La vie de Violet est sur le fil du rasoir : «
happée sous la quille du bateau », se souvient-elle, l’infirmière souffre d’un traumatisme crânien et croit perdre connaissance, mais elle finit par être hissée sur un canot de sauvetage. La blouse détrempée, les cheveux châtains noyant son visage, elle assiste aux dernières minutes avant que le paquebot se transforme en épave. Elle écrira : « La tête du bateau bascula, petit à petit, vers le fond. la machinerie du pont s’écroula dans la mer comme un jouet d’enfant. Puis le navire s’engagea dans un plongeon abyssal, la poupe s’élevant à plusieurs centaines de mètres dans les airs puis, dans un dernier rugissement, il disparut dans les profondeurs, accompagné d’un écho résonnant à travers l’eau avec une violence incomparable. » 

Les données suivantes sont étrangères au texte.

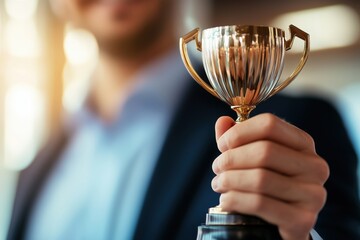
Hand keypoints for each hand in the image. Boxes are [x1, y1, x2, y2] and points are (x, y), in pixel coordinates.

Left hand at [211, 114, 328, 239]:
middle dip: (231, 159)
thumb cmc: (266, 186)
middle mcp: (315, 166)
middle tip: (217, 167)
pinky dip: (235, 200)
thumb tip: (223, 121)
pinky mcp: (303, 219)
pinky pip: (260, 203)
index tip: (222, 145)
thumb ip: (238, 138)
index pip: (269, 124)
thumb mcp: (253, 157)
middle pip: (264, 151)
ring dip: (230, 180)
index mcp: (303, 144)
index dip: (239, 132)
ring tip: (218, 184)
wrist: (282, 224)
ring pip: (260, 178)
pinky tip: (226, 200)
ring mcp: (313, 194)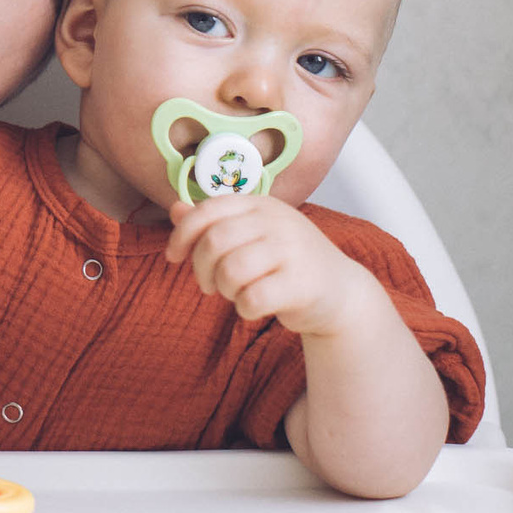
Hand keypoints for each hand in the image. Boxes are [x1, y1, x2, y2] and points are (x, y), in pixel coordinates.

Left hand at [163, 194, 376, 337]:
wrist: (340, 292)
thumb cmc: (286, 262)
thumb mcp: (251, 235)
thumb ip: (214, 222)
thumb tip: (175, 209)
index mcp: (261, 204)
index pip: (208, 211)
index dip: (182, 235)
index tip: (173, 256)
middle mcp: (278, 221)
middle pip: (214, 241)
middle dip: (201, 268)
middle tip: (209, 285)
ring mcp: (292, 251)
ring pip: (231, 271)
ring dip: (224, 289)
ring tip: (236, 293)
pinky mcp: (302, 284)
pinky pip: (253, 298)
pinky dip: (244, 308)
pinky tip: (254, 306)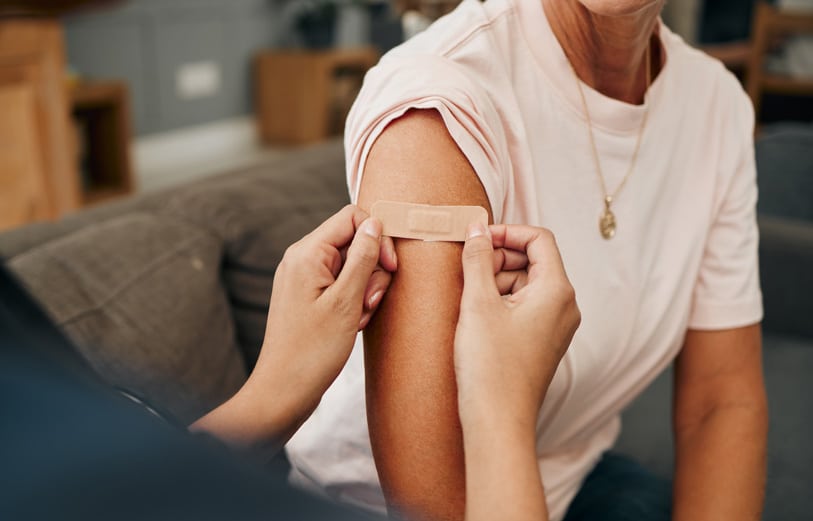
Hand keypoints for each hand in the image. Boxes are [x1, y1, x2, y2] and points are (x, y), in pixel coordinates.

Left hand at [255, 204, 396, 411]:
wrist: (284, 390)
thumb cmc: (313, 350)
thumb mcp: (346, 301)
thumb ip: (363, 258)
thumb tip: (374, 223)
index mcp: (307, 253)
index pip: (352, 218)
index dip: (378, 237)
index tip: (390, 267)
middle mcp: (302, 259)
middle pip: (354, 242)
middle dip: (372, 271)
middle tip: (369, 303)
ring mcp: (304, 278)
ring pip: (352, 266)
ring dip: (365, 290)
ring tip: (358, 319)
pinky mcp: (309, 295)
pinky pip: (342, 284)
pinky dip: (354, 301)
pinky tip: (352, 324)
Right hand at [454, 223, 579, 428]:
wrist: (498, 421)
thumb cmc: (490, 365)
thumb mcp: (477, 303)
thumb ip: (478, 259)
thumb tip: (476, 228)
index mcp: (557, 290)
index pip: (539, 239)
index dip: (506, 232)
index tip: (476, 239)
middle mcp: (565, 306)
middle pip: (534, 260)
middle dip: (499, 257)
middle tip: (467, 268)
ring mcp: (556, 326)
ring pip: (527, 284)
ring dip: (497, 280)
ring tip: (468, 297)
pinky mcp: (543, 342)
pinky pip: (526, 307)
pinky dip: (501, 301)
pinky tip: (477, 315)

Violet a embarqué sur chacun des paquebots de la White Star Line le jour de leur accident, ce qui pour deux d’entre eux s’est conclu par un aller simple vers les abysses. Le Britannic n’a toutefois pas coûté autant de vies que son « jumeau », faisant trente victimes sur les 1065 passagers à bord. Désormais, l’infirmière se résout-elle à entamer une nouvelle carrière sur le plancher des vaches ? Toujours pas : enfin rétablie, Violet Jessop s’engage de nouveau chez la White Star Line, puis change d’employeur au fil de l’eau. Elle passe les trois décennies suivantes sur l’océan, et aucun incident majeur n’est à déplorer. Ce qui ne lui empêche pas de recevoir un surnom passé à la postérité : Miss Unsinkable : « Mademoiselle Insubmersible ».

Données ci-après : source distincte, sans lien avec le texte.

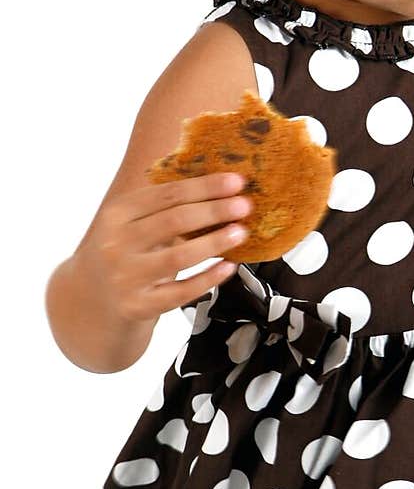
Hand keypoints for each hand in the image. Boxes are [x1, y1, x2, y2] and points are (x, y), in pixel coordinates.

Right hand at [86, 171, 252, 322]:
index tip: (236, 181)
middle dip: (215, 210)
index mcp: (117, 214)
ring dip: (215, 242)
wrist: (93, 299)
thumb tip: (221, 185)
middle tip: (244, 205)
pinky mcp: (137, 306)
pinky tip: (228, 267)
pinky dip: (208, 278)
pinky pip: (181, 292)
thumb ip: (164, 206)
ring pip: (179, 256)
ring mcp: (125, 277)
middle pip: (174, 220)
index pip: (167, 194)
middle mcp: (116, 244)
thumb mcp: (131, 224)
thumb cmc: (125, 253)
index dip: (205, 186)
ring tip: (240, 232)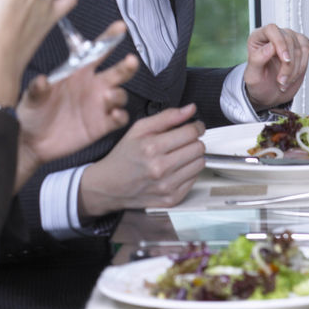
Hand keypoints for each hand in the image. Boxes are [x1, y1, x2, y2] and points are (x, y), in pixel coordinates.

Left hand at [14, 24, 138, 189]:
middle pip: (118, 72)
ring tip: (108, 97)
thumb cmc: (31, 114)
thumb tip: (40, 80)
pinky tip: (114, 115)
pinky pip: (119, 118)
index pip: (97, 52)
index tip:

Finalement retraitée en 1950, Violet Jessop termine sa vie de vieille louve de mer dans le Suffolk, en Angleterre. Son histoire est un appel à la persévérance et à l’engagement, qui montre que l’on peut enchaîner les mésaventures sans se résoudre à jeter l’éponge (ou l’ancre) pour autant. Certains disent qu’elle joua de malchance pour faire l’expérience d’événements si traumatisants dès ses débuts sur l’eau ; d’autres affirment que s’en sortir vivante trois fois de suite, c’est un sacré coup de chance.